On existing and poorly structured cities, he recommended that they can be converted to smart cities by the use of polycentricity and agglomeration.
With polycentricity, we can begin to create new decentralized cities and settlements around Lagos for example, and manage them digitally from the beginning by making them technology enabled.
at the same time these new decentralised cities should be agglomerated in a specialised form as healthcare city, technology city, agricultural city, etc. Agglomeration enhances productivity, commerce and cost optimisation, job creation and poverty alleviation.

 

Smart City Components are; Smart governance, Smart Energy, Smart citizen, Smart healthcare, Smart technology, Smart mobility, Smart building, and Smart infrastructure
Aladekomo further proposed the leapfrogging of relevant technology towards resolving infrastructural deficit. But to achieve this, government must recognise population growth as an opportunity, accept that smart cities should be created, accept Rural-Urban migration not as a threat but reality, use agglomeration, polycentric approach to governance, and use technologies to play crucial roles in the development and administration.

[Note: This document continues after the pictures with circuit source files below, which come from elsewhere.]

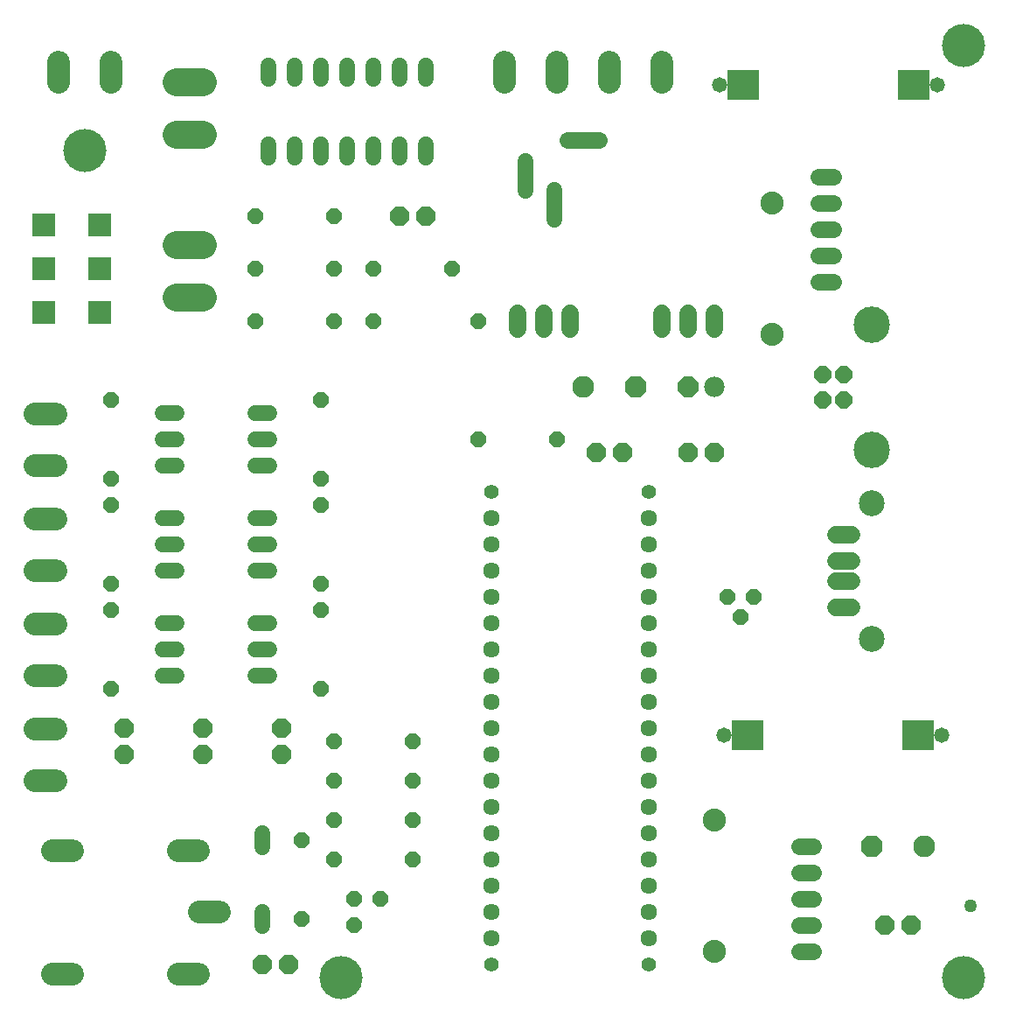
<source format=gbr>
G04 EAGLE Gerber X2 export*
%TF.Part,Single*%
%TF.FileFunction,Soldermask,Top,1*%
%TF.FilePolarity,Negative*%
%TF.GenerationSoftware,Autodesk,EAGLE,8.6.3*%
%TF.CreationDate,2019-08-01T17:55:08Z*%
G75*
%MOMM*%
%FSLAX34Y34*%
%LPD*%
%AMOC8*
5,1,8,0,0,1.08239X$1,22.5*%
G01*
%ADD10C,4.171950*%
%ADD11P,2.144431X8X202.500000*%
%ADD12C,1.981200*%
%ADD13P,1.951982X8X22.500000*%
%ADD14C,2.108200*%
%ADD15P,2.281895X8X202.500000*%
%ADD16P,2.281895X8X22.500000*%
%ADD17C,1.524000*%
%ADD18C,2.235200*%
%ADD19C,2.743200*%
%ADD20C,1.600200*%
%ADD21C,1.727200*%
%ADD22P,1.649562X8X202.500000*%
%ADD23C,2.184400*%
%ADD24R,3.123200X2.993200*%
%ADD25P,2.034460X8X112.500000*%
%ADD26C,1.611200*%
%ADD27C,1.403200*%
%ADD28P,1.649562X8X22.500000*%
%ADD29P,1.649562X8X112.500000*%
%ADD30P,1.649562X8X292.500000*%
%ADD31C,1.603200*%
%ADD32C,1.511200*%
%ADD33C,1.661200*%
%ADD34C,2.503200*%
%ADD35R,2.303200X2.303200*%
%ADD36P,1.798066X8X112.500000*%
%ADD37C,3.519200*%
%ADD38P,1.951982X8X202.500000*%
%ADD39P,2.034460X8X22.500000*%
%ADD40P,2.034460X8X202.500000*%
%ADD41C,1.478200*%
%ADD42C,1.259600*%


D10*
X101600Y838200D03*
X952500Y939800D03*
X952500Y38100D03*
X349250Y38100D03*
D11*
X685800Y609600D03*
D12*
X711200Y609600D03*
D13*
X685800Y546100D03*
X711200Y546100D03*
X596900Y546100D03*
X622300Y546100D03*
D14*
X914400Y165100D03*
D15*
X863600Y165100D03*
D14*
X584200Y609600D03*
D16*
X635000Y609600D03*
D17*
X273050Y178054D02*
X273050Y164846D01*
X273050Y101854D02*
X273050Y88646D01*
D18*
X711200Y190500D03*
X711200Y63500D03*
X767080Y787400D03*
X767080Y660400D03*
D19*
X215900Y904240D02*
X190500Y904240D01*
X190500Y695960D02*
X215900Y695960D01*
X215900Y746760D02*
X190500Y746760D01*
X190500Y853440D02*
X215900Y853440D01*
D17*
X279400Y844804D02*
X279400Y831596D01*
X304800Y831596D02*
X304800Y844804D01*
X431800Y844804D02*
X431800Y831596D01*
X431800Y907796D02*
X431800Y921004D01*
X330200Y844804D02*
X330200Y831596D01*
X355600Y831596D02*
X355600Y844804D01*
X406400Y844804D02*
X406400Y831596D01*
X381000Y831596D02*
X381000Y844804D01*
X406400Y907796D02*
X406400Y921004D01*
X381000Y921004D02*
X381000Y907796D01*
X355600Y907796D02*
X355600Y921004D01*
X330200Y921004D02*
X330200Y907796D01*
X304800Y907796D02*
X304800Y921004D01*
X279400Y921004D02*
X279400Y907796D01*
D20*
X793115Y165100D02*
X807085Y165100D01*
X807085Y139700D02*
X793115Y139700D01*
X793115Y114300D02*
X807085Y114300D01*
X807085Y88900D02*
X793115Y88900D01*
X793115Y63500D02*
X807085Y63500D01*
X812165Y812800D02*
X826135Y812800D01*
X826135Y787400D02*
X812165Y787400D01*
X812165Y762000D02*
X826135Y762000D01*
X826135Y736600D02*
X812165Y736600D01*
X812165Y711200D02*
X826135Y711200D01*
D21*
X660400Y680720D02*
X660400Y665480D01*
X685800Y665480D02*
X685800Y680720D01*
X711200Y680720D02*
X711200Y665480D01*
D22*
X749300Y406400D03*
X736600Y387350D03*
X723900Y406400D03*
D23*
X232156Y101600D02*
X212344Y101600D01*
X211836Y161290D02*
X192024Y161290D01*
X192024Y41910D02*
X211836Y41910D01*
X89916Y41910D02*
X70104Y41910D01*
X70104Y161290D02*
X89916Y161290D01*
D24*
X908050Y273050D03*
X742950Y273050D03*
X904240Y901700D03*
X739140Y901700D03*
D25*
X292100Y254000D03*
X292100Y279400D03*
X215900Y254000D03*
X215900Y279400D03*
X139700Y254000D03*
X139700Y279400D03*
D26*
X495300Y76200D03*
X495300Y101600D03*
X495300Y127000D03*
X495300Y152400D03*
X495300Y177800D03*
X495300Y203200D03*
X495300Y228600D03*
X495300Y254000D03*
X495300Y279400D03*
X495300Y304800D03*
X495300Y330200D03*
X495300Y355600D03*
X495300Y381000D03*
X495300Y406400D03*
X495300Y431800D03*
X495300Y457200D03*
X495300Y482600D03*
X647700Y76200D03*
X647700Y101600D03*
X647700Y127000D03*
X647700Y152400D03*
X647700Y177800D03*
X647700Y203200D03*
X647700Y228600D03*
X647700Y254000D03*
X647700Y279400D03*
X647700Y304800D03*
X647700Y330200D03*
X647700Y355600D03*
X647700Y381000D03*
X647700Y406400D03*
X647700Y431800D03*
X647700Y457200D03*
X647700Y482600D03*
D27*
X495300Y50800D03*
X647700Y50800D03*
X495300Y508000D03*
X647700Y508000D03*
D17*
X190500Y584200D02*
X177292Y584200D01*
X177292Y558800D02*
X190500Y558800D01*
X266700Y558800D02*
X279908Y558800D01*
X279908Y584200D02*
X266700Y584200D01*
X190500Y533400D02*
X177292Y533400D01*
X266700Y533400D02*
X279908Y533400D01*
X190500Y482600D02*
X177292Y482600D01*
X177292Y457200D02*
X190500Y457200D01*
X266700Y457200D02*
X279908Y457200D01*
X279908Y482600D02*
X266700Y482600D01*
X190500Y431800D02*
X177292Y431800D01*
X266700Y431800D02*
X279908Y431800D01*
X190500Y381000D02*
X177292Y381000D01*
X177292Y355600D02*
X190500Y355600D01*
X266700Y355600D02*
X279908Y355600D01*
X279908Y381000D02*
X266700Y381000D01*
X190500Y330200D02*
X177292Y330200D01*
X266700Y330200D02*
X279908Y330200D01*
D28*
X342900Y190500D03*
X419100Y190500D03*
D22*
X419100Y152400D03*
X342900Y152400D03*
D29*
X127000Y520700D03*
X127000Y596900D03*
D22*
X342900Y673100D03*
X266700Y673100D03*
D28*
X482600Y558800D03*
X558800Y558800D03*
D22*
X482600Y673100D03*
X381000Y673100D03*
D29*
X127000Y419100D03*
X127000Y495300D03*
X127000Y317500D03*
X127000Y393700D03*
D30*
X330200Y596900D03*
X330200Y520700D03*
X330200Y495300D03*
X330200Y419100D03*
X330200Y393700D03*
X330200Y317500D03*
D28*
X381000Y723900D03*
X457200Y723900D03*
D22*
X342900Y723900D03*
X266700Y723900D03*
D28*
X342900Y266700D03*
X419100Y266700D03*
X342900Y228600D03*
X419100Y228600D03*
D22*
X387350Y114300D03*
X361950Y114300D03*
X361950Y88900D03*
D21*
X520700Y665480D02*
X520700Y680720D01*
X546100Y680720D02*
X546100Y665480D01*
X571500Y665480D02*
X571500Y680720D01*
D31*
X585200Y849100D02*
X599200Y849100D01*
D32*
X528200Y828640D02*
X528200Y815560D01*
X556200Y800640D02*
X556200Y787560D01*
D31*
X569200Y849100D02*
X583200Y849100D01*
D32*
X528200Y812640D02*
X528200Y799560D01*
X556200Y784640D02*
X556200Y771560D01*
D23*
X126746Y904494D02*
X126746Y924306D01*
X76454Y924306D02*
X76454Y904494D01*
D33*
X829210Y421800D02*
X843790Y421800D01*
X843790Y441800D02*
X829210Y441800D01*
X829210Y396800D02*
X843790Y396800D01*
X843790Y466800D02*
X829210Y466800D01*
D34*
X863600Y366100D03*
X863600Y497500D03*
D23*
X73406Y533654D02*
X53594Y533654D01*
X53594Y583946D02*
X73406Y583946D01*
X73406Y330454D02*
X53594Y330454D01*
X53594Y380746D02*
X73406Y380746D01*
X73406Y432054D02*
X53594Y432054D01*
X53594Y482346D02*
X73406Y482346D01*
D35*
X116310Y766340D03*
X116310Y724340D03*
X116310Y682340D03*
X61310Y682340D03*
X61310Y724340D03*
X61310Y766340D03*
D36*
X816500Y622100D03*
X816500Y597100D03*
X836500Y597100D03*
X836500Y622100D03*
D37*
X863600Y549400D03*
X863600Y669800D03*
D23*
X73406Y228854D02*
X53594Y228854D01*
X53594Y279146D02*
X73406Y279146D01*
X660146Y904494D02*
X660146Y924306D01*
X609854Y924306D02*
X609854Y904494D01*
X558546Y904494D02*
X558546Y924306D01*
X508254Y924306D02*
X508254Y904494D01*
D38*
X901700Y88900D03*
X876300Y88900D03*
D22*
X342900Y774700D03*
X266700Y774700D03*
D39*
X406400Y774700D03*
X431800Y774700D03*
D29*
X311150Y95250D03*
X311150Y171450D03*
D40*
X298450Y50800D03*
X273050Y50800D03*
D41*
X927100Y901700D03*
X720090Y273050D03*
X716280Y901700D03*
X930910Y273050D03*
D42*
X958850Y107950D03*
M02*

</source>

Finally, he called for the encouragement of private sector participation, good governance and rule of law, building of sustainable institutions, and recognition / replication of our past heroes.
He informed participants at the expo that SmartCity Plc is currently building smart cities to create an intelligent future through their projects at Ibadan and Osogbo through suburb polycentrisim.
The LCCI ICTEL Expo is a marketplace where Business, Tech & Innovation come together to explore opportunities in Nigeria’s Digital Economy. It enables stakeholders to engage in robust discussions on government’s plans to grow the digital economy from 10.68 per cent to 12.54 per cent and improve e-governance by 100 per cent by 2025.